Carol McQueen, BA 95, began her post-Concordia life with an auspicious start: she was awarded a prestigious Rhodes Scholarship and headed off to the University of Oxford.
The Liberal Arts College graduate remained in the United Kingdom and earned her PhD from Oxford. Her dissertation dealt with safety zones in 1990s Bosnia, Iraq and Rwanda.
Her commitment to peacebuilding took off from there. In 2003, McQueen relocated to the Democratic Republic of Congo, where she served as political affairs officer with the UN Peacekeeping Mission.
“As the plane descended toward Kinshasa […], I realized I was fulfilling a longstanding dream to work for the United Nations, in the hope of helping bring peace, even in a small way, to a country that had endured almost five years of intense conflict between rebels and government forces,” she told Concordia University Magazine at the time.
In the ensuing years McQueen held a number of posts at the Department of Foreign Affairs, Trade, and Development Canada, including deputy director of the now-defunct Democracy Unit and policy analyst with the Peacebuilding and Conflict Prevention Group.

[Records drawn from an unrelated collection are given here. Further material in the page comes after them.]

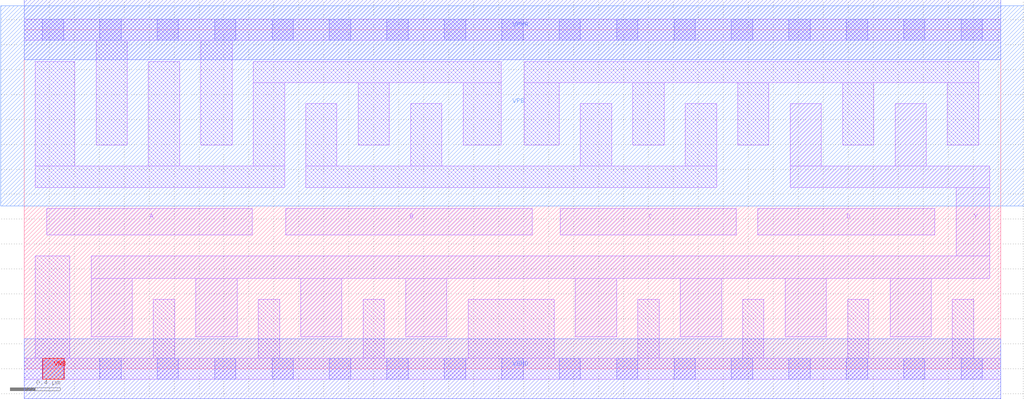
<source format=lef>
# Copyright 2020 The SkyWater PDK Authors
#
# Licensed under the Apache License, Version 2.0 (the "License");
# you may not use this file except in compliance with the License.
# You may obtain a copy of the License at
#
#     https://www.apache.org/licenses/LICENSE-2.0
#
# Unless required by applicable law or agreed to in writing, software
# distributed under the License is distributed on an "AS IS" BASIS,
# WITHOUT WARRANTIES OR CONDITIONS OF ANY KIND, either express or implied.
# See the License for the specific language governing permissions and
# limitations under the License.
#
# SPDX-License-Identifier: Apache-2.0

VERSION 5.7 ;
  NOWIREEXTENSIONATPIN ON ;
  DIVIDERCHAR "/" ;
  BUSBITCHARS "[]" ;
MACRO sky130_fd_sc_hd__nor4_4
  CLASS CORE ;
  FOREIGN sky130_fd_sc_hd__nor4_4 ;
  ORIGIN  0.000000  0.000000 ;
  SIZE  7.820000 BY  2.720000 ;
  SYMMETRY X Y R90 ;
  SITE unithd ;
  PIN A
    ANTENNAGATEAREA  0.990000 ;
    DIRECTION INPUT ;
    USE SIGNAL ;
    PORT
      LAYER li1 ;
        RECT 0.180000 1.075000 1.825000 1.285000 ;
    END
  END A
  PIN B
    ANTENNAGATEAREA  0.990000 ;
    DIRECTION INPUT ;
    USE SIGNAL ;
    PORT
      LAYER li1 ;
        RECT 2.095000 1.075000 4.070000 1.285000 ;
    END
  END B
  PIN C
    ANTENNAGATEAREA  0.990000 ;
    DIRECTION INPUT ;
    USE SIGNAL ;
    PORT
      LAYER li1 ;
        RECT 4.295000 1.075000 5.705000 1.285000 ;
    END
  END C
  PIN D
    ANTENNAGATEAREA  0.990000 ;
    DIRECTION INPUT ;
    USE SIGNAL ;
    PORT
      LAYER li1 ;
        RECT 5.875000 1.075000 7.295000 1.285000 ;
    END
  END D
  PIN VNB
    PORT
      LAYER pwell ;
        RECT 0.150000 -0.085000 0.320000 0.085000 ;
    END
  END VNB
  PIN VPB
    PORT
      LAYER nwell ;
        RECT -0.190000 1.305000 8.010000 2.910000 ;
    END
  END VPB
  PIN Y
    ANTENNADIFFAREA  1.944000 ;
    DIRECTION OUTPUT ;
    USE SIGNAL ;
    PORT
      LAYER li1 ;
        RECT 0.535000 0.255000 0.865000 0.725000 ;
        RECT 0.535000 0.725000 7.735000 0.905000 ;
        RECT 1.375000 0.255000 1.705000 0.725000 ;
        RECT 2.215000 0.255000 2.545000 0.725000 ;
        RECT 3.055000 0.255000 3.385000 0.725000 ;
        RECT 4.415000 0.255000 4.745000 0.725000 ;
        RECT 5.255000 0.255000 5.585000 0.725000 ;
        RECT 6.095000 0.255000 6.425000 0.725000 ;
        RECT 6.135000 1.455000 7.735000 1.625000 ;
        RECT 6.135000 1.625000 6.385000 2.125000 ;
        RECT 6.935000 0.255000 7.265000 0.725000 ;
        RECT 6.975000 1.625000 7.225000 2.125000 ;
        RECT 7.465000 0.905000 7.735000 1.455000 ;
    END
  END Y
  PIN VGND
    DIRECTION INOUT ;
    SHAPE ABUTMENT ;
    USE GROUND ;
    PORT
      LAYER met1 ;
        RECT 0.000000 -0.240000 7.820000 0.240000 ;
    END
  END VGND
  PIN VPWR
    DIRECTION INOUT ;
    SHAPE ABUTMENT ;
    USE POWER ;
    PORT
      LAYER met1 ;
        RECT 0.000000 2.480000 7.820000 2.960000 ;
    END
  END VPWR
  OBS
    LAYER li1 ;
      RECT 0.000000 -0.085000 7.820000 0.085000 ;
      RECT 0.000000  2.635000 7.820000 2.805000 ;
      RECT 0.090000  0.085000 0.365000 0.905000 ;
      RECT 0.090000  1.455000 2.085000 1.625000 ;
      RECT 0.090000  1.625000 0.405000 2.465000 ;
      RECT 0.575000  1.795000 0.825000 2.635000 ;
      RECT 0.995000  1.625000 1.245000 2.465000 ;
      RECT 1.035000  0.085000 1.205000 0.555000 ;
      RECT 1.415000  1.795000 1.665000 2.635000 ;
      RECT 1.835000  1.625000 2.085000 2.295000 ;
      RECT 1.835000  2.295000 3.820000 2.465000 ;
      RECT 1.875000  0.085000 2.045000 0.555000 ;
      RECT 2.255000  1.455000 5.545000 1.625000 ;
      RECT 2.255000  1.625000 2.505000 2.125000 ;
      RECT 2.675000  1.795000 2.925000 2.295000 ;
      RECT 2.715000  0.085000 2.885000 0.555000 ;
      RECT 3.095000  1.625000 3.345000 2.125000 ;
      RECT 3.515000  1.795000 3.820000 2.295000 ;
      RECT 3.555000  0.085000 4.245000 0.555000 ;
      RECT 4.005000  1.795000 4.285000 2.295000 ;
      RECT 4.005000  2.295000 7.645000 2.465000 ;
      RECT 4.455000  1.625000 4.705000 2.125000 ;
      RECT 4.875000  1.795000 5.125000 2.295000 ;
      RECT 4.915000  0.085000 5.085000 0.555000 ;
      RECT 5.295000  1.625000 5.545000 2.125000 ;
      RECT 5.715000  1.795000 5.965000 2.295000 ;
      RECT 5.755000  0.085000 5.925000 0.555000 ;
      RECT 6.555000  1.795000 6.805000 2.295000 ;
      RECT 6.595000  0.085000 6.765000 0.555000 ;
      RECT 7.395000  1.795000 7.645000 2.295000 ;
      RECT 7.435000  0.085000 7.605000 0.555000 ;
    LAYER mcon ;
      RECT 0.145000 -0.085000 0.315000 0.085000 ;
      RECT 0.145000  2.635000 0.315000 2.805000 ;
      RECT 0.605000 -0.085000 0.775000 0.085000 ;
      RECT 0.605000  2.635000 0.775000 2.805000 ;
      RECT 1.065000 -0.085000 1.235000 0.085000 ;
      RECT 1.065000  2.635000 1.235000 2.805000 ;
      RECT 1.525000 -0.085000 1.695000 0.085000 ;
      RECT 1.525000  2.635000 1.695000 2.805000 ;
      RECT 1.985000 -0.085000 2.155000 0.085000 ;
      RECT 1.985000  2.635000 2.155000 2.805000 ;
      RECT 2.445000 -0.085000 2.615000 0.085000 ;
      RECT 2.445000  2.635000 2.615000 2.805000 ;
      RECT 2.905000 -0.085000 3.075000 0.085000 ;
      RECT 2.905000  2.635000 3.075000 2.805000 ;
      RECT 3.365000 -0.085000 3.535000 0.085000 ;
      RECT 3.365000  2.635000 3.535000 2.805000 ;
      RECT 3.825000 -0.085000 3.995000 0.085000 ;
      RECT 3.825000  2.635000 3.995000 2.805000 ;
      RECT 4.285000 -0.085000 4.455000 0.085000 ;
      RECT 4.285000  2.635000 4.455000 2.805000 ;
      RECT 4.745000 -0.085000 4.915000 0.085000 ;
      RECT 4.745000  2.635000 4.915000 2.805000 ;
      RECT 5.205000 -0.085000 5.375000 0.085000 ;
      RECT 5.205000  2.635000 5.375000 2.805000 ;
      RECT 5.665000 -0.085000 5.835000 0.085000 ;
      RECT 5.665000  2.635000 5.835000 2.805000 ;
      RECT 6.125000 -0.085000 6.295000 0.085000 ;
      RECT 6.125000  2.635000 6.295000 2.805000 ;
      RECT 6.585000 -0.085000 6.755000 0.085000 ;
      RECT 6.585000  2.635000 6.755000 2.805000 ;
      RECT 7.045000 -0.085000 7.215000 0.085000 ;
      RECT 7.045000  2.635000 7.215000 2.805000 ;
      RECT 7.505000 -0.085000 7.675000 0.085000 ;
      RECT 7.505000  2.635000 7.675000 2.805000 ;
  END
END sky130_fd_sc_hd__nor4_4
END LIBRARY

</source>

Building on her experience and doctoral research, she wrote Humanitarian Intervention and Safety Zones: Iraq, Bosnia and Rwanda (Palgrave Macmillan, 2005). Shortly after the book’s publication McQueen returned to her alma mater to deliver a talk, sponsored by the Liberal Arts College and the Montreal Institute for Genocide and Human Rights Studies, on peacekeeping and the advances made in the prevention of mass violence.
McQueen later returned to Central and East Africa and worked as a political counsellor at the Canadian High Commission in Dar es Salaam, Tanzania.
Following that, she returned to Canada and was director for Gulf States Relations at the Department of Foreign Affairs, Trade and Development Canada. Her portfolio included responsibility for the Iran and Iraq files.